**Extracted information**.
·····
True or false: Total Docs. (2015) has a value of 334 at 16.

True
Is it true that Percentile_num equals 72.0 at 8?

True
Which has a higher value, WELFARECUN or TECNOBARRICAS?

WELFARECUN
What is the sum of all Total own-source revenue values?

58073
·····
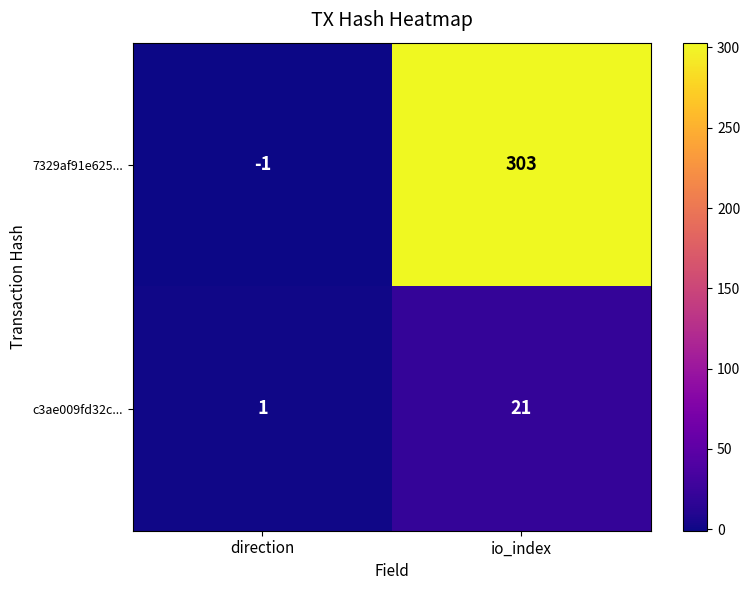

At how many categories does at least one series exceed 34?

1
·····
Reproduce the material from the line containing "True or false: Total" through the line containing "What is the", keeping each line unchanged.

**Output of the task**.
True or false: Total Docs. (2015) has a value of 334 at 16.

True
Is it true that Percentile_num equals 72.0 at 8?

True
Which has a higher value, WELFARECUN or TECNOBARRICAS?

WELFARECUN
What is the sum of all Total own-source revenue values?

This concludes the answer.